Il nuovo accordo, dunque, potrebbe non avere vita facile. Emergono alcuni dubbi sulla sua capacità di contrastare o quantomeno limitare le criticità che avevano portato all’annullamento di Safe Harbor e Privacy Shield.
Se ne possono evidenziare tre.
In primo luogo, emerge un problema di “disallineamento” tra le legislazioni europea e americana. Negli Stati Uniti, infatti, non esiste una legge federale sulla protezione dei dati personali. Questo profilo è stato messo in luce, ad esempio, dal Comitato europeo per la Protezione dei Dati, che pur rilevando i miglioramenti del nuovo accordo, ha espresso non poche perplessità su quest’ultimo. In particolare, il Comitato, proprio alla luce delle differenze normative in materia di privacy tra Stati Uniti ed Unione Europea (differenze, in alcuni casi, di natura non unicamente terminologica), si è interrogato sulla possibilità che i cittadini europei fossero concretamente in grado di esercitare nei confronti dei titolari del trattamento statunitensi i diritti riconosciuti dal GDPR (come il diritto d’accesso o il diritto a non essere sottoposti a una decisione completamente automatizzata). Una questione collegata alla precedente riguarda il principio di proporzionalità/necessità che deve informare l’utilizzo dei dati da parte delle agenzie di intelligence. Il principio potrebbe essere infatti interpretato dalle amministrazioni statunitensi in modo molto diverso da quanto avviene nell’Unione Europea.

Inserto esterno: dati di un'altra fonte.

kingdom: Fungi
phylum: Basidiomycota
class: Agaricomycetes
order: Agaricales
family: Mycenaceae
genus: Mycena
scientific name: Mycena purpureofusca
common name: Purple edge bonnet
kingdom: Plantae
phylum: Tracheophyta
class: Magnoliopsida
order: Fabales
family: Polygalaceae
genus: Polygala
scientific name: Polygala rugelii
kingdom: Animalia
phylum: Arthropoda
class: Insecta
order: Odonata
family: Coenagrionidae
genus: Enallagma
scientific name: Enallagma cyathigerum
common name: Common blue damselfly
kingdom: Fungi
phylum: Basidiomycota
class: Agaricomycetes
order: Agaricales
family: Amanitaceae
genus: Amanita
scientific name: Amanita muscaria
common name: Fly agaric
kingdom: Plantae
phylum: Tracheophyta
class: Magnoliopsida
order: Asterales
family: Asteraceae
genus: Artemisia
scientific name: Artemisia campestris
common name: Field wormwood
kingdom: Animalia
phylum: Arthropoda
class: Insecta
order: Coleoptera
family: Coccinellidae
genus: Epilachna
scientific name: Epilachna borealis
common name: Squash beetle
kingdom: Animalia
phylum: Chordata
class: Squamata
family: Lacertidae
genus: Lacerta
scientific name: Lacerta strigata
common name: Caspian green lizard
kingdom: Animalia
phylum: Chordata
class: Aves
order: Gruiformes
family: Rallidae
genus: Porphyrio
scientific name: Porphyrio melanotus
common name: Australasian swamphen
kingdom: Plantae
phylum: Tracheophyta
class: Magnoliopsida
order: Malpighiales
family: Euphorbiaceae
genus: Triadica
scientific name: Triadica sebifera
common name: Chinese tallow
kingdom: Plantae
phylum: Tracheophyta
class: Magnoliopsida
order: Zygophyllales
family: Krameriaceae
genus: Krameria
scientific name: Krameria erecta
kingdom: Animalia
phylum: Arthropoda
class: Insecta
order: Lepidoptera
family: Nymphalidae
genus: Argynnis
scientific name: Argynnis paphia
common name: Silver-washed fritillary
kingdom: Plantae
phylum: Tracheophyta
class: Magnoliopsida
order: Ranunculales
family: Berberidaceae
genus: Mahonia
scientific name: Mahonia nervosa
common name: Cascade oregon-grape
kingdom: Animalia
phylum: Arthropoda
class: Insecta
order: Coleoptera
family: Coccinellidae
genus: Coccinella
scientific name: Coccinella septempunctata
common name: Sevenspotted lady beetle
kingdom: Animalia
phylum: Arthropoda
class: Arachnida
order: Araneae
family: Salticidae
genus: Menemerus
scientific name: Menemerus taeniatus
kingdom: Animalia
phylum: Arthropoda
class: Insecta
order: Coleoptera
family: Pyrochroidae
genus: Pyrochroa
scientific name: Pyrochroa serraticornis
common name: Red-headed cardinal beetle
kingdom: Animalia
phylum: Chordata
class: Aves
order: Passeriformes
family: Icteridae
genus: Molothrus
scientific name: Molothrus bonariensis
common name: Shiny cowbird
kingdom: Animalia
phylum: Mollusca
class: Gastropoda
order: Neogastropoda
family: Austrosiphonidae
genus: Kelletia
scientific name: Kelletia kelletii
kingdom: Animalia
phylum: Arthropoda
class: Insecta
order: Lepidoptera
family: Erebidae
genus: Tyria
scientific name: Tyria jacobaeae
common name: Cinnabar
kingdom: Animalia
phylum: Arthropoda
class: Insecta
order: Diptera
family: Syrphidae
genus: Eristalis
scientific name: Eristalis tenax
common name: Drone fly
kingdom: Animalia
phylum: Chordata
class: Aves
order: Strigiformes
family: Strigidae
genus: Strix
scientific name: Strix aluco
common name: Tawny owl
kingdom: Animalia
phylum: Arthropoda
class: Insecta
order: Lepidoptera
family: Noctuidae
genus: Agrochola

In secondo luogo, viene da chiedersi se il nuovo meccanismo di reclamo su due livelli possa considerarsi effettivo nel tutelare i dati personali dei cittadini europei. Sul punto, non può non menzionarsi la risoluzione dell’11 maggio 2023, con cui il Parlamento europeo ha espresso in modo netto la propria contrarietà al testo dell’accordo. Nello specifico, il Parlamento ha sottolineato l’inadeguatezza del meccanismo di reclamo, dal momento che le decisioni della Data Protection Review Court non sono pubbliche e che i giudici sono soggetti al controllo del Presidente degli Stati Uniti, con la conseguenza che il Tribunale non godrebbe di piena indipendenza.
Da ultimo, si può rilevare come la nuova decisione venga adottata in un periodo storico particolarmente “delicato” per la protezione dei dati personali. Si pensi, ad esempio, alla comparsa di tecnologie avanzate come l’intelligenza artificiale generativa (in questo Osservatorio, con riferimento all’ormai famoso ChatGPT e alle sue implicazioni in termini di tutela della riservatezza, ne abbiamo parlato QUI, QUI e QUI). Per questi sistemi, le tutele tradizionali sembrano non essere più sufficienti, imponendo un generale rafforzamento delle garanzie per gli interessati.
Vi è dunque il rischio che la nuova decisione si riveli già obsoleta ben prima di cominciare a sortire i suoi effetti.